Narubadin played in the 2013 King's Cup, he also scored a goal in the tournament against Finland national football team. Narubadin scored against Brunei U23 and Faroe Islands. He represented Thailand U23 in the 2013 Southeast Asian Games.
He also represented Thailand U23 in the 2014 Asian Games.

Narubadin is part of Thailand's squad in the 2014 AFF Suzuki Cup. In May 2015, he played for Thailand in the 2018 FIFA World Cup qualification (AFC) against Vietnam.
He won the 2015 Southeast Asian Games with Thailand U23.

= Work to be completed =
Output the passage about Narubadin's football career from "Narubadin played in" to "with Thailand U23.", copied word for word.

= Data excerpts =
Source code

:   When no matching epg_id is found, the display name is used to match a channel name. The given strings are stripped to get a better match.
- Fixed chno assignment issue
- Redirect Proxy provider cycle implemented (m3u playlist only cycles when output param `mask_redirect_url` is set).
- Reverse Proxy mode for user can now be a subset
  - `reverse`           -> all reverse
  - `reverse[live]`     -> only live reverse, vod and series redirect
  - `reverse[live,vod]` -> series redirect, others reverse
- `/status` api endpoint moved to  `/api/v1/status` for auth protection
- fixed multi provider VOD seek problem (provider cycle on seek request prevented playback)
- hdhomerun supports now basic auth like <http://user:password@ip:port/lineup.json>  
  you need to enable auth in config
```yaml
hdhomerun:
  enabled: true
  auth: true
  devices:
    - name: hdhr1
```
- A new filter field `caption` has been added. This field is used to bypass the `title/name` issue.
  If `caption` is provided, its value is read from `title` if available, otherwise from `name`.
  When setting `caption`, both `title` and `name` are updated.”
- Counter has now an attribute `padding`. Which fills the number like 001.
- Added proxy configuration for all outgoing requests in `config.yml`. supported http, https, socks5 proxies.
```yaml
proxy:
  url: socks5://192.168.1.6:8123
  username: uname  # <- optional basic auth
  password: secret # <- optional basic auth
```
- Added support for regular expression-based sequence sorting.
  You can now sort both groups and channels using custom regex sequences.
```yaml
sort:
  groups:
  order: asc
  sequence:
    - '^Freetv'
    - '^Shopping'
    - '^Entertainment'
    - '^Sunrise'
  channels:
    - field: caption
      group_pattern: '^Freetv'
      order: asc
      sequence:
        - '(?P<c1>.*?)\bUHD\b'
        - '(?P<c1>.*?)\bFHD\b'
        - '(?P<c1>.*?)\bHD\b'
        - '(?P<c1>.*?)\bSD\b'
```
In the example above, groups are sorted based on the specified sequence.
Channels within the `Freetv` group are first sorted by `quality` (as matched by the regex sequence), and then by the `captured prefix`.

= Solved problem =
Narubadin played in the 2013 King's Cup, he also scored a goal in the tournament against Finland national football team. Narubadin scored against Brunei U23 and Faroe Islands. He represented Thailand U23 in the 2013 Southeast Asian Games.
He also represented Thailand U23 in the 2014 Asian Games.

Narubadin is part of Thailand's squad in the 2014 AFF Suzuki Cup. In May 2015, he played for Thailand in the 2018 FIFA World Cup qualification (AFC) against Vietnam.
He won the 2015 Southeast Asian Games with Thailand U23.